University of West of England
The University of the West of England, Bristol (UWE Bristol) spans four campuses in the Bristol area with the majority of students studying on the Frenchay campus just four miles to the north of the city centre.
There are approximately 31,000 students and 3,600 staff.
UWE Bristol has 10,000m2 of conferencing and events space, including an Exhibition & Conference Centre (ECC) with 4,000m2 of flexible space. This is the largest facility of its kind in South West England.
These are University buildings, which are used for academic purposes as well as for generating external commercial revenues.
There was a feeling within the University that the conferencing and events business had real potential if it was set up appropriately. With this in mind, UWE Bristol engaged the services of The Litmus Partnership to conduct a review in order to determine the viability of the business.
- To review the conferencing and events operation and identify its merits and its shortcomings
- To determine its viability in the long term i.e. whether it has the potential to be a successful commercial business
- To identify the changes that need to be introduced in order for the business to operate successfully
- To recommend the appropriate strategy and provide an outline implementation plan
The review was carried out between April and June 2019 and there were four phases of work.
Phase 1: Preparation
- Developing the project scope
- Finalising the objectives
- Agreeing the timetable with key events and milestones
- Data and information gathering
Phase 2: Research
- Visiting site
- Assessing the conferencing and events operations, including the facilities
- Reviewing existing customer feedback and conducting additional customer research
- Researching the competitive environment
- Stakeholder engagement – meetings with 15 stakeholders identified by UWE Bristol
- identified by UWE Bristol
Phase 3: Analysis
- Benchmarking business model, delegate rates and financial performance
- Suitability of resources and equipment
- Organisational structure
- Sales and marketing activities and market potential
- Understanding key issues
- SWOT analysis
- Options appraisal
Phase 4: Reporting
- Key findings
- Summary of key challenges and opportunities for growth
- Recommendations and strategy
- Outline implementation plan
We concluded that the amount of work required, and time needed to rebuild the conference and events business was considerable. The ECC was never designed as a bespoke non-residential conference centre but adapted from previous use when owned by Hewlett Packard as it was an on-campus building. Furthermore, the potential for business growth was hindered by academic demands on the space available for letting.
It was clear that a successful conference and events business would be beneficial to the university, both financially and reputationally.
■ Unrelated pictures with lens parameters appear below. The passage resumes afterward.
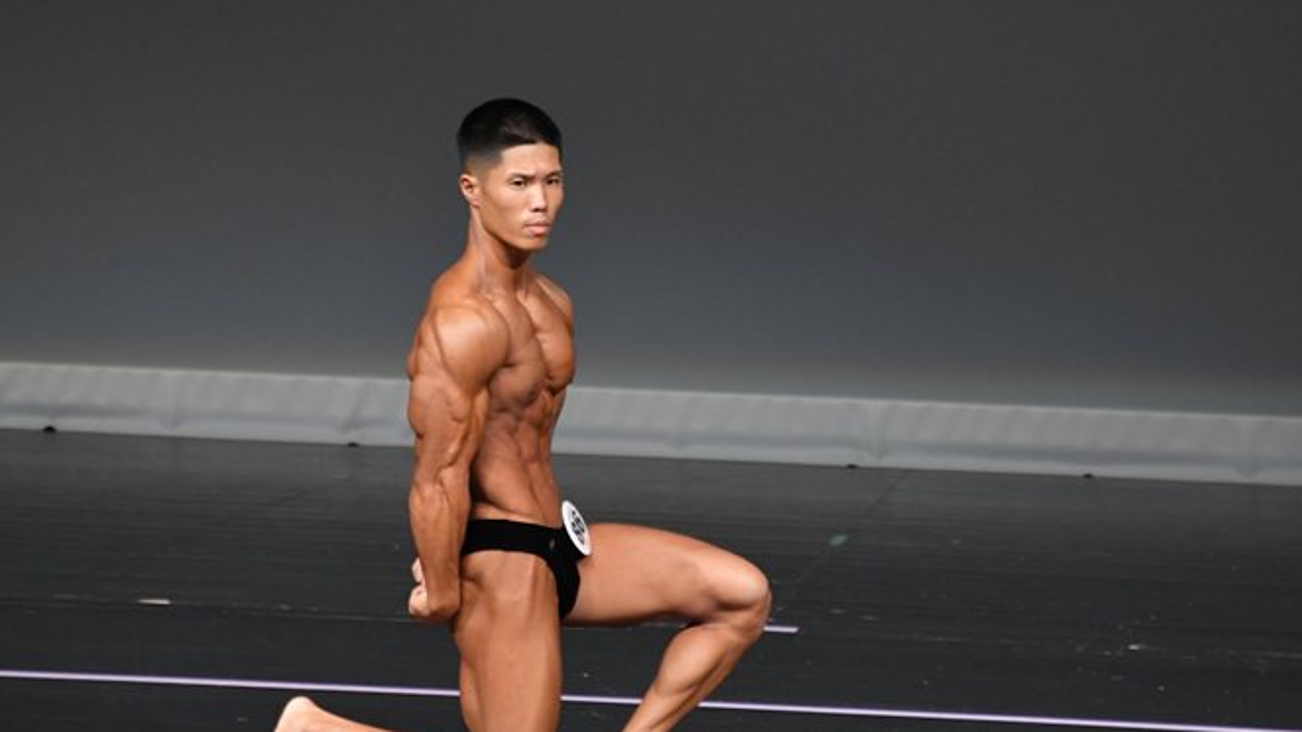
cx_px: 622
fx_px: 19053
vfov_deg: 2.2
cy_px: 433
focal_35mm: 552
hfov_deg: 3.9
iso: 4000
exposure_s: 1/400
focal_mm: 300
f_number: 5.6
With this in mind, we made the following recommendations:
- Implementation of an effective senior management structure
- Position C&E as a positive contributor and reputational enhancer to UWE Bristol, within both the C&E department and the academic and administrative communities.
- Drive customer relationship management to both the external and internal markets
- Determine the sovereignty and responsibility for ECC usage
- Secure short-term investment funding that addresses some of the issues within ECC
- Resolve car parking
- Create a C&E brand determining whether catering should be included within the brand
- Implement a business strategy and financial business plan with clear roles and responsibilities, including:
- Sales, marketing and social media
- Business model
- HR / L&D
- Facility plan including maintenance and capital investment
- IT plan
- Customer service / feedback
- Food and beverage plan
In the longer term, UWE Bristol will need to decide upon the future of the ECC building as a conference centre and events space as additional investment will be required to turn it into a really flexible fit for purpose C&E space.